* WORK REQUIRED: Below are the entries; transcribe them exactly and drop every picture.

Page-level text extractions:
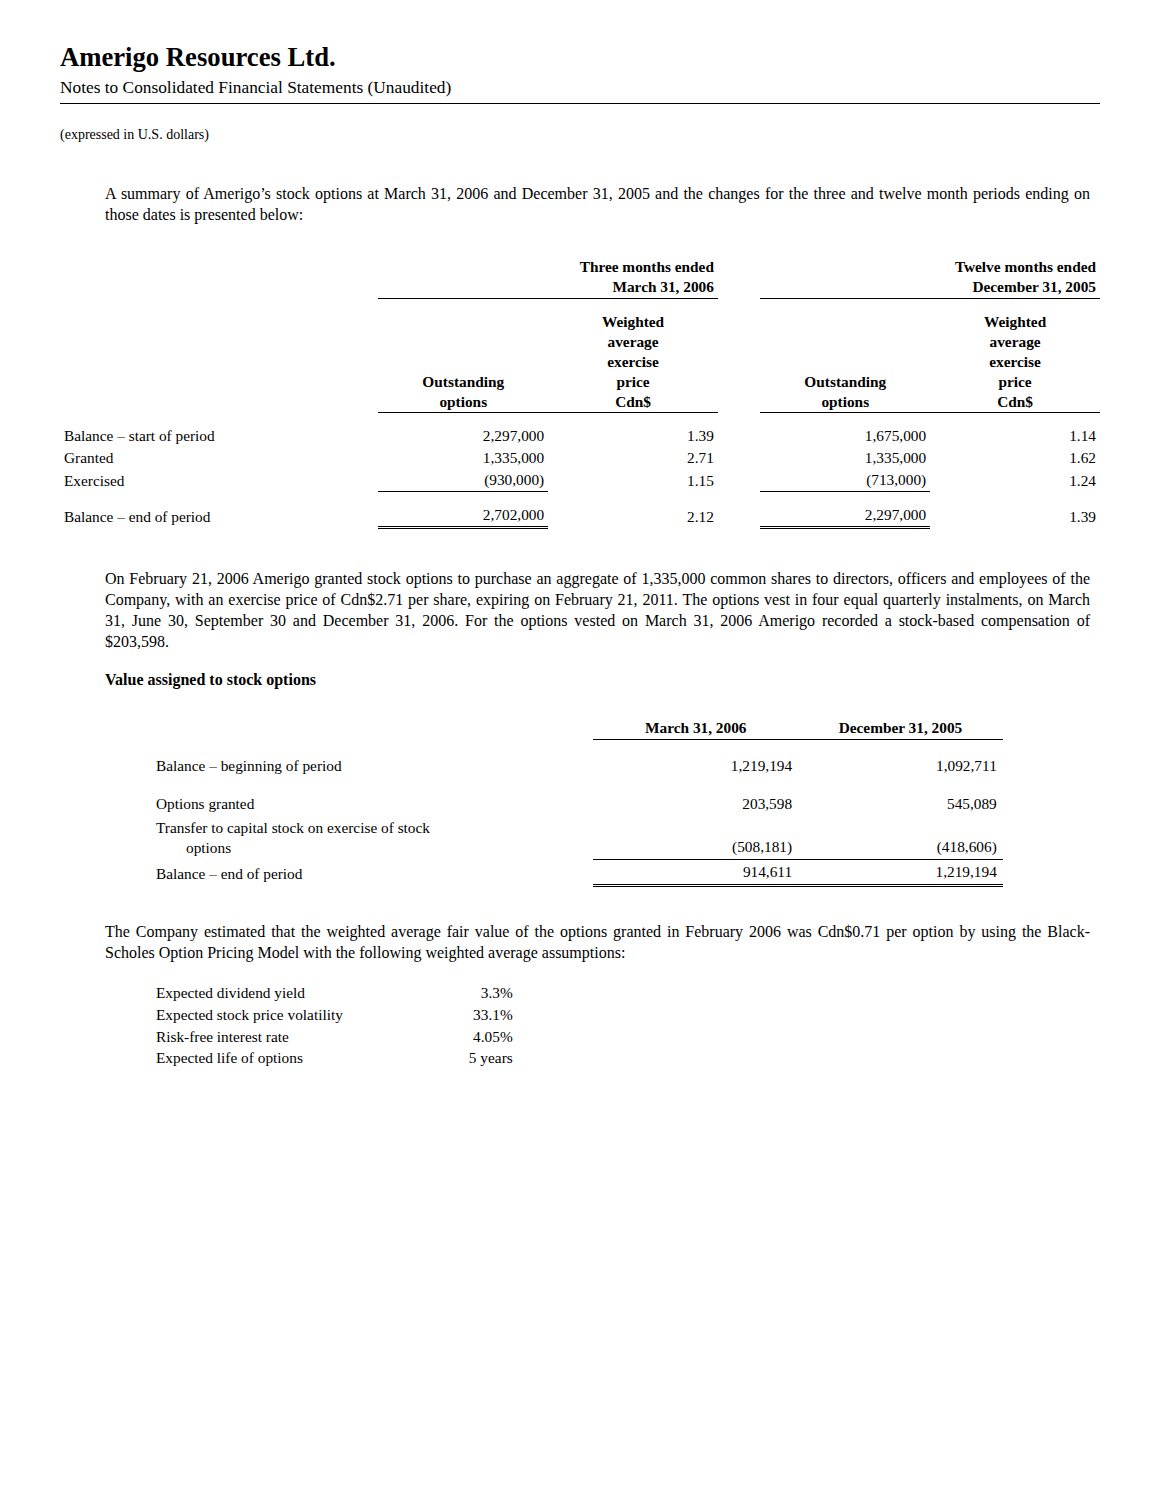Amerigo Resources Ltd.
Notes to Consolidated Financial Statements (Unaudited)
(expressed in U.S. dollars)
A summary of Amerigo’s stock options at March 31, 2006 and December 31, 2005 and the changes for the three and twelve month periods ending on those dates is presented below:
| | Three months ended March 31, 2006 | | Twelve months ended December 31, 2005 |
| | Outstanding options | Weighted average exercise price Cdn$ | | Outstanding options | Weighted average exercise price Cdn$ |
| Balance – start of period | 2,297,000 | 1.39 | | 1,675,000 | 1.14 |
| Granted | 1,335,000 | 2.71 | | 1,335,000 | 1.62 |
| Exercised | (930,000) | 1.15 | | (713,000) | 1.24 |
| Balance – end of period | 2,702,000 | 2.12 | | 2,297,000 | 1.39 |
On February 21, 2006 Amerigo granted stock options to purchase an aggregate of 1,335,000 common shares to directors, officers and employees of the Company, with an exercise price of Cdn$2.71 per share, expiring on February 21, 2011. The options vest in four equal quarterly instalments, on March 31, June 30, September 30 and December 31, 2006. For the options vested on March 31, 2006 Amerigo recorded a stock-based compensation of $203,598.
Value assigned to stock options
| | March 31, 2006 | December 31, 2005 |
| Balance – beginning of period | 1,219,194 | 1,092,711 |
| Options granted | 203,598 | 545,089 |
| Transfer to capital stock on exercise of stock options | (508,181) | (418,606) |
| Balance – end of period | 914,611 | 1,219,194 |
The Company estimated that the weighted average fair value of the options granted in February 2006 was Cdn$0.71 per option by using the Black-Scholes Option Pricing Model with the following weighted average assumptions:
| Expected dividend yield | 3.3% |
| Expected stock price volatility | 33.1% |
| Risk-free interest rate | 4.05% |
| Expected life of options | 5 years |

* REPLY:
Amerigo Resources Ltd.
Notes to Consolidated Financial Statements (Unaudited)
(expressed in U.S. dollars)
A summary of Amerigo’s stock options at March 31, 2006 and December 31, 2005 and the changes for the three and twelve month periods ending on those dates is presented below:
| | Three months ended March 31, 2006 | | Twelve months ended December 31, 2005 |
| | Outstanding options | Weighted average exercise price Cdn$ | | Outstanding options | Weighted average exercise price Cdn$ |
| Balance – start of period | 2,297,000 | 1.39 | | 1,675,000 | 1.14 |
| Granted | 1,335,000 | 2.71 | | 1,335,000 | 1.62 |
| Exercised | (930,000) | 1.15 | | (713,000) | 1.24 |
| Balance – end of period | 2,702,000 | 2.12 | | 2,297,000 | 1.39 |
On February 21, 2006 Amerigo granted stock options to purchase an aggregate of 1,335,000 common shares to directors, officers and employees of the Company, with an exercise price of Cdn$2.71 per share, expiring on February 21, 2011. The options vest in four equal quarterly instalments, on March 31, June 30, September 30 and December 31, 2006. For the options vested on March 31, 2006 Amerigo recorded a stock-based compensation of $203,598.
Value assigned to stock options
| | March 31, 2006 | December 31, 2005 |
| Balance – beginning of period | 1,219,194 | 1,092,711 |
| Options granted | 203,598 | 545,089 |
| Transfer to capital stock on exercise of stock options | (508,181) | (418,606) |
| Balance – end of period | 914,611 | 1,219,194 |
The Company estimated that the weighted average fair value of the options granted in February 2006 was Cdn$0.71 per option by using the Black-Scholes Option Pricing Model with the following weighted average assumptions:
| Expected dividend yield | 3.3% |
| Expected stock price volatility | 33.1% |
| Risk-free interest rate | 4.05% |
| Expected life of options | 5 years |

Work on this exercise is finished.